During my teenage years I didn't pay libraries much mind. I was an infrequent user, but always held the belief they were a good thing - that anyone could walk in of the street to a public library and avail themselves of their services free of charge. After a few jobs after college I successfully applied for the Library Assistant post at NHS Health Scotland (then known as the Health Education Board for Scotland). And so, my career in librarianship commenced at 9.30 on the 31st March 1993 in a small library of 5 staff in leafy Morningside, Edinburgh. The fact that remember this so well indicates I found my niche.
OK, so initially I photocopied articles and performed various admin duties. But I soon became more interested in undertaking a wider range of tasks. It was by this time I knew librarianship was for me. I enjoyed alot of support from our Library Services Manager, who allowed me to take on more para-professional tasks. I enquired if I could take the BSc(Hons) Library and Information Studies by Distance Learning at the University of Wales, Aberystwyth. I started the course in 1997, completing in 2001 whilst continuing to work full-time at HEBS. Summer schools in Aber were a hoot. I met some wonderful friends there. Oh, and I shalln't forget the lock-ins in the Black Lion just down the road from the Llanbadarn Fawr campus.
Armed with my degree and 9 years experience, I felt ready to leave HEBS and so I started as solo librarian at ASH Scotland in August 2002. Looking back, being solo librarian brought its own challenges I hadn't anticipated. Mainly being incredibly busy single-handedly running a small library whilst developing new services (with support from my line manager). Such developments included negotiating access to The Knowledge Network (formerly the NHSScotland eLibrary) and improving the production, content and delivery of a weekly current awareness bulletin on new tobacco control publications. This in turn paved the way for me to produce a 'daily digest'. These bulletins proved very popular and our emailing list included addresses from all over Scotland and beyond.
With this post came a greater need for me to offer user education to ASH Scotland staff. This involved me offering training sessions on database searching and the production of a range of guides to databases and the library collection. A library assistant was appointed about a year after I started which helped share the workload a great deal.
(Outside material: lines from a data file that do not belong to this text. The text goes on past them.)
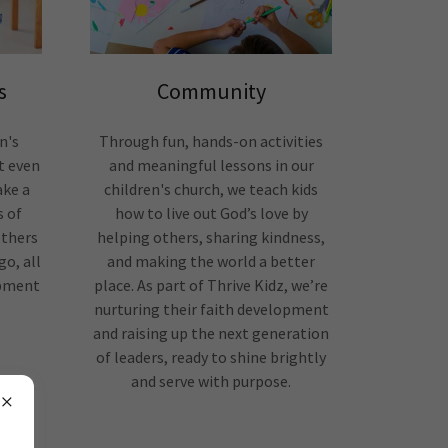
s
Community
n's
Through fun, hands-on activities
t even
and meaningful lessons in our
ake a
children's church, we teach kids
s of
how to live out God’s love by
others
helping others, sharing kindness,
o, all
and making the world a better
opment
place. As part of Thrive Kidz, we’re
nurturing their faith development
and raising up the next generation
of leaders, ready to shine brightly
and serve with purpose.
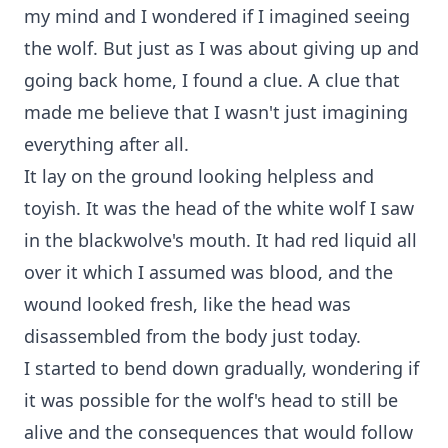
my mind and I wondered if I imagined seeing
the wolf. But just as I was about giving up and
going back home, I found a clue. A clue that
made me believe that I wasn't just imagining
everything after all.
It lay on the ground looking helpless and
toyish. It was the head of the white wolf I saw
in the blackwolve's mouth. It had red liquid all
over it which I assumed was blood, and the
wound looked fresh, like the head was
disassembled from the body just today.
I started to bend down gradually, wondering if
it was possible for the wolf's head to still be
alive and the consequences that would follow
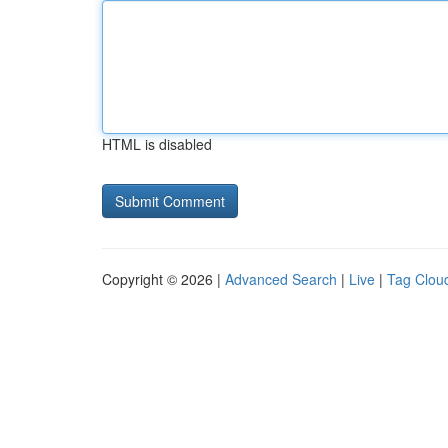
HTML is disabled
Copyright © 2026 |
Advanced Search
|
Live
|
Tag Clou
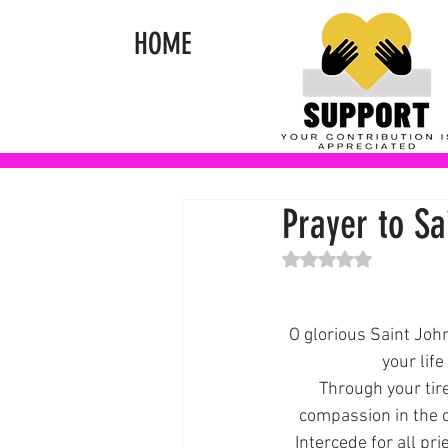
HOME
Prayer to Sa
Rated NaN out of 5 st
O glorious Saint John
your life
Through your tire
compassion in the 
Intercede for all pr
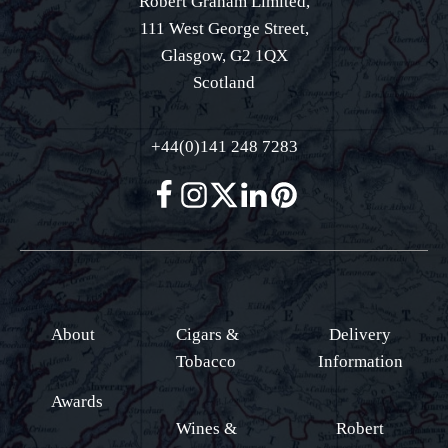
Robert Graham Limited,
111 West George Street,
Glasgow, G2 1QX
Scotland
+44(0)141 248 7283
About
Cigars &
Delivery
Tobacco
Information
Awards
Wines &
Robert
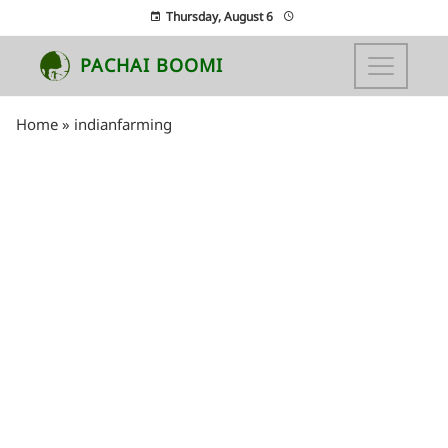
Thursday, August 6
PACHAI BOOMI
Home
»
indianfarming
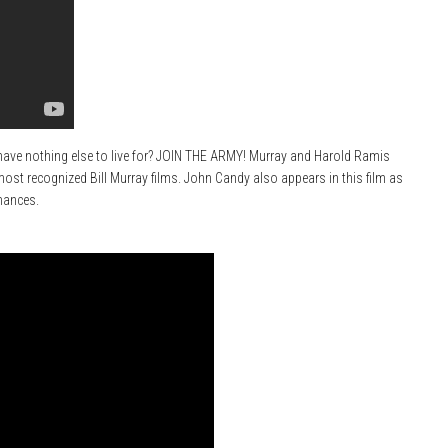
ave nothing else to live for? JOIN THE ARMY! Murray and Harold Ramis
 most recognized Bill Murray films. John Candy also appears in this film as
mances.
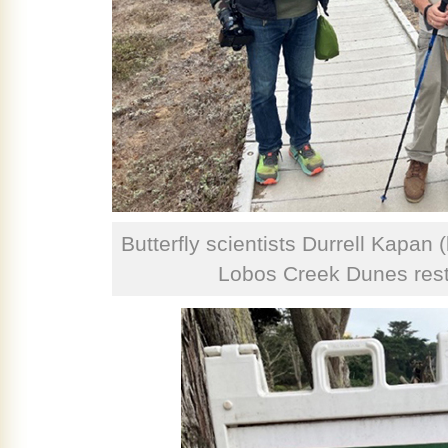
Butterfly scientists Durrell Kapan (
Lobos Creek Dunes resto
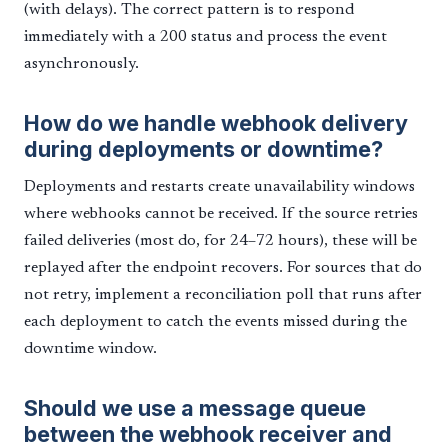
(with delays). The correct pattern is to respond
immediately with a 200 status and process the event
asynchronously.
How do we handle webhook delivery
during deployments or downtime?
Deployments and restarts create unavailability windows
where webhooks cannot be received. If the source retries
failed deliveries (most do, for 24–72 hours), these will be
replayed after the endpoint recovers. For sources that do
not retry, implement a reconciliation poll that runs after
each deployment to catch the events missed during the
downtime window.
Should we use a message queue
between the webhook receiver and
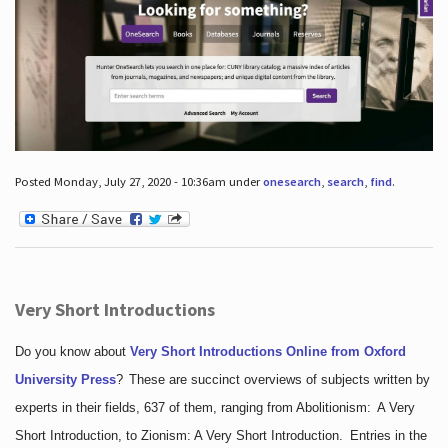
Posted Monday, July 27, 2020 - 10:36am under
onesearch
,
search
,
find
.
Very Short Introductions
Do you know about
Very Short Introductions Online from Oxford
University Press
?
These are succinct overviews of subjects written by
experts in their fields, 637 of them, ranging from Abolitionism: A Very
Short Introduction, to Zionism: A Very Short Introduction. Entries in the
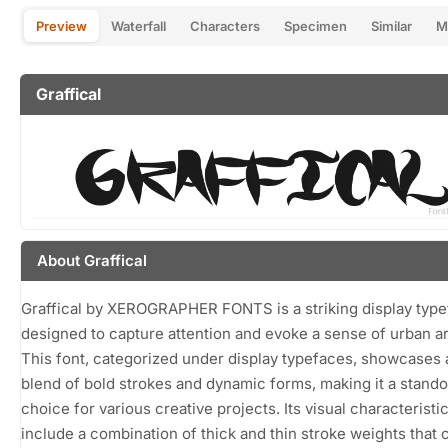
Preview
Waterfall
Characters
Specimen
Similar
M
Graffical
About Graffical
Graffical by XEROGRAPHER FONTS is a striking display typ
designed to capture attention and evoke a sense of urban art
This font, categorized under display typefaces, showcases 
blend of bold strokes and dynamic forms, making it a stando
choice for various creative projects. Its visual characteristi
include a combination of thick and thin stroke weights that 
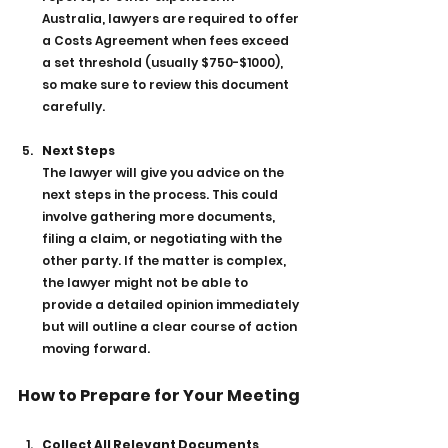
Australia, lawyers are required to offer 
a Costs Agreement when fees exceed 
a set threshold (usually $750-$1000), 
so make sure to review this document 
carefully.
Next Steps
The lawyer will give you advice on the 
next steps in the process. This could 
involve gathering more documents, 
filing a claim, or negotiating with the 
other party. If the matter is complex, 
the lawyer might not be able to 
provide a detailed opinion immediately 
but will outline a clear course of action 
moving forward.
How to Prepare for Your Meeting
Collect All Relevant Documents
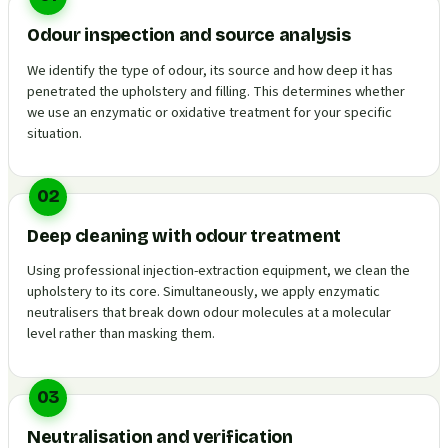
Odour inspection and source analysis
We identify the type of odour, its source and how deep it has
penetrated the upholstery and filling. This determines whether
we use an enzymatic or oxidative treatment for your specific
situation.
02
Deep cleaning with odour treatment
Using professional injection-extraction equipment, we clean the
upholstery to its core. Simultaneously, we apply enzymatic
neutralisers that break down odour molecules at a molecular
level rather than masking them.
03
Neutralisation and verification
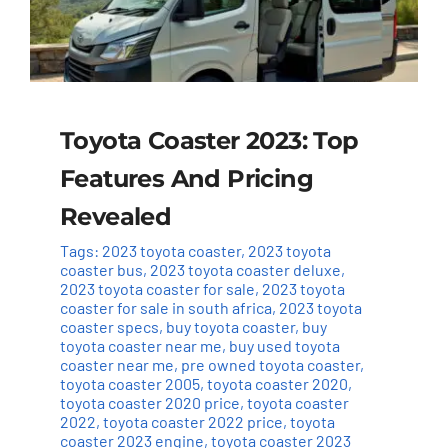
Toyota Coaster 2023: Top
Features And Pricing
Revealed
Tags:
2023 toyota coaster
,
2023 toyota
coaster bus
,
2023 toyota coaster deluxe
,
2023 toyota coaster for sale
,
2023 toyota
coaster for sale in south africa
,
2023 toyota
coaster specs
,
buy toyota coaster
,
buy
toyota coaster near me
,
buy used toyota
coaster near me
,
pre owned toyota coaster
,
toyota coaster 2005
,
toyota coaster 2020
,
toyota coaster 2020 price
,
toyota coaster
2022
,
toyota coaster 2022 price
,
toyota
coaster 2023 engine
,
toyota coaster 2023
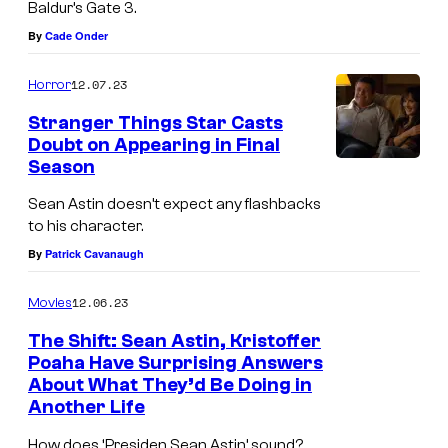
Baldur’s Gate 3.
j
e
By
Cade Onder
o
m
i
a
12.07.23
Horror
n
Stranger Things Star Casts
e
Doubt on Appearing in Final
Season
d
t
Sean Astin doesn’t expect any flashbacks
to his character.
h
By
Patrick Cavanaugh
e
c
12.06.23
Movies
a
The Shift: Sean Astin, Kristoffer
s
Poaha Have Surprising Answers
t
About What They’d Be Doing in
Another Life
o
f
How does ‘Presiden Sean Astin’ sound?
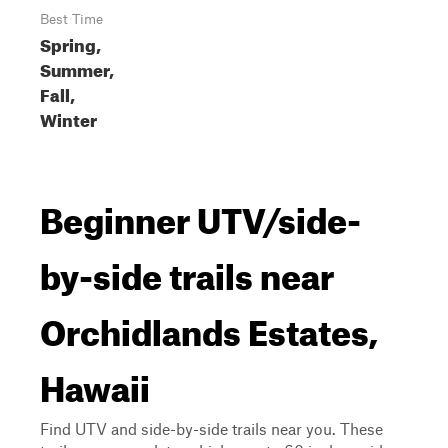
Best Time
Spring,
Summer,
Fall,
Winter
Beginner UTV/side-
by-side trails near
Orchidlands Estates,
Hawaii
Find UTV and side-by-side trails near you. These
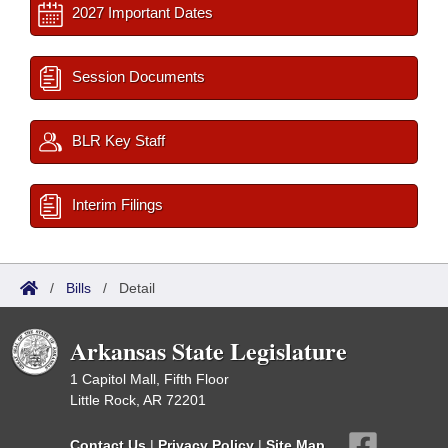
2027 Important Dates
Session Documents
BLR Key Staff
Interim Filings
/
Bills
/
Detail
Arkansas State Legislature
1 Capitol Mall, Fifth Floor
Little Rock, AR 72201
Contact Us
|
Privacy Policy
|
Site Map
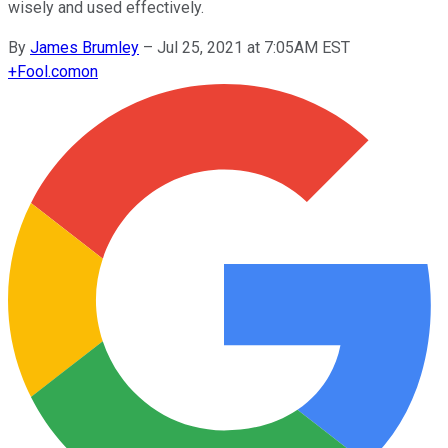
wisely and used effectively.
By
James Brumley
–
Jul 25, 2021 at 7:05AM EST
+
Fool.com
on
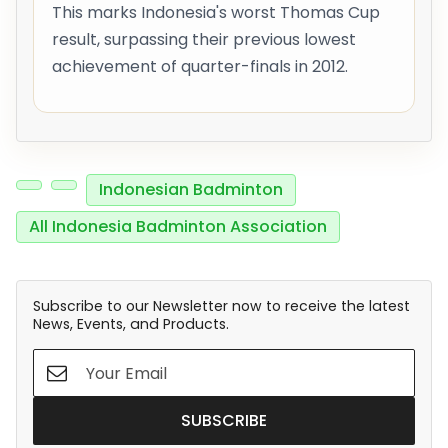
This marks Indonesia's worst Thomas Cup
result, surpassing their previous lowest
achievement of quarter-finals in 2012.
Indonesian Badminton
All Indonesia Badminton Association
Subscribe to our Newsletter now to receive the latest
News, Events, and Products.
SUBSCRIBE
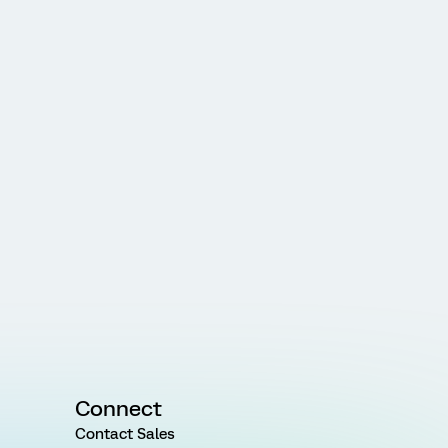
Connect
Contact Sales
After 2 years I decided I needed a change. A move to somewhere bigger. So in September 2004 I moved out of the health sector and joined the Library at Lauder College (now Carnegie College) as an Assistant Librarian. By now user education was becoming a far bigger part of my role. Giving library tours, lots of 1-2-1 student training on relevant resources to support their course work, and being involved in curriculum group meetings all served to show how important user education was. Looking back, I can see I was playing my part in teaching information literacy skills to our students. I just didn't know it then.
However, development opportunities were limited so I decided to move on, and in June 2005 I joined the Library Service at the Scottish Executive (now the Scottish Government). It was great to return to bigger library, and initially I was with our acquisitions team. With its emphasis on managing the library's document supply service and helping to manage contracts, I felt this was valuable experience. No doubt. But I did miss being on the front-end. In April 2006 I moved to the enquiry team. I've been there ever since. I currently conduct literature searches to support Scottish Government policy, and find myself involved in all manner of tasks to offer and develop information services to such a large and geographically widespread organisation. And information literacy has now become very much a central part of my job. Postings on my blog (hint, hint) will give you a measure of the specifics of the work I currently undertake.